To the OP...I suspect the faces of your joint are amiss (or a mess) which ever you prefer.
My guess is one or possibly both faces are convex and not fully locking.
If this is the case you can twist the 2 halves together as hard as you might trying to tighten the joint and will get the same end result.
A shaft that will not tighten down completely at the joint and will continually become loose.

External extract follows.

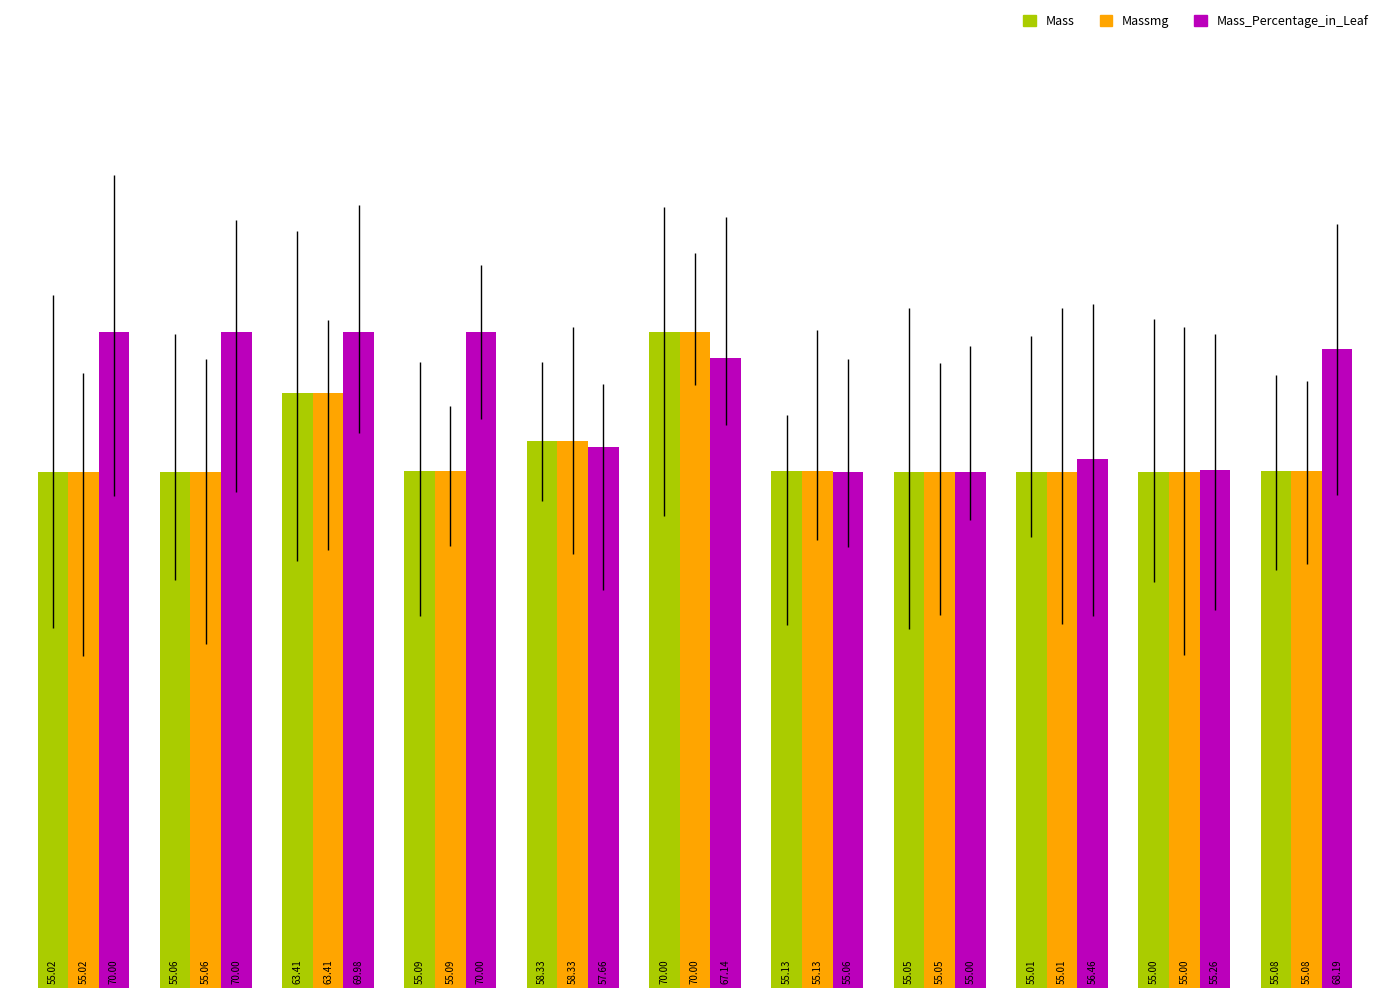

What is the value of the Massmg bar at the 7th from the left?

55.1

You forgot to say hold my beer.....
I shouldn't do this,
;)
 
Everything checked out other than the pin. My tap is perfectly fine for everything I have done in radial. It's the pin that Eugene Ivantsov uses and Dale Perry's chinese ebay stuff. I guess there is a American and a chinese radial!?
 
I started building my own carbon shafts once I found a carbon tube that I really liked. But one of the shafts are coming loose after a little bit of play time. Does anybody have any tips or tricks to maybe add some resistance or whatever the word is I'm sure y'all understand what I'm saying, to the thread pitch in the insert to help keep them from loosening up? Or maybe I need a better taps! I'm not sure, thanks in advance. I'm having this problem with radial pins which is the only pin I have built shafts for. But I'm about to build several shafts with all different pins. I'm worried I'll have the same problem with other pitches. Inserts are phenolic.
What tubes have you been using? This has nothing to do with your issue. Just curious.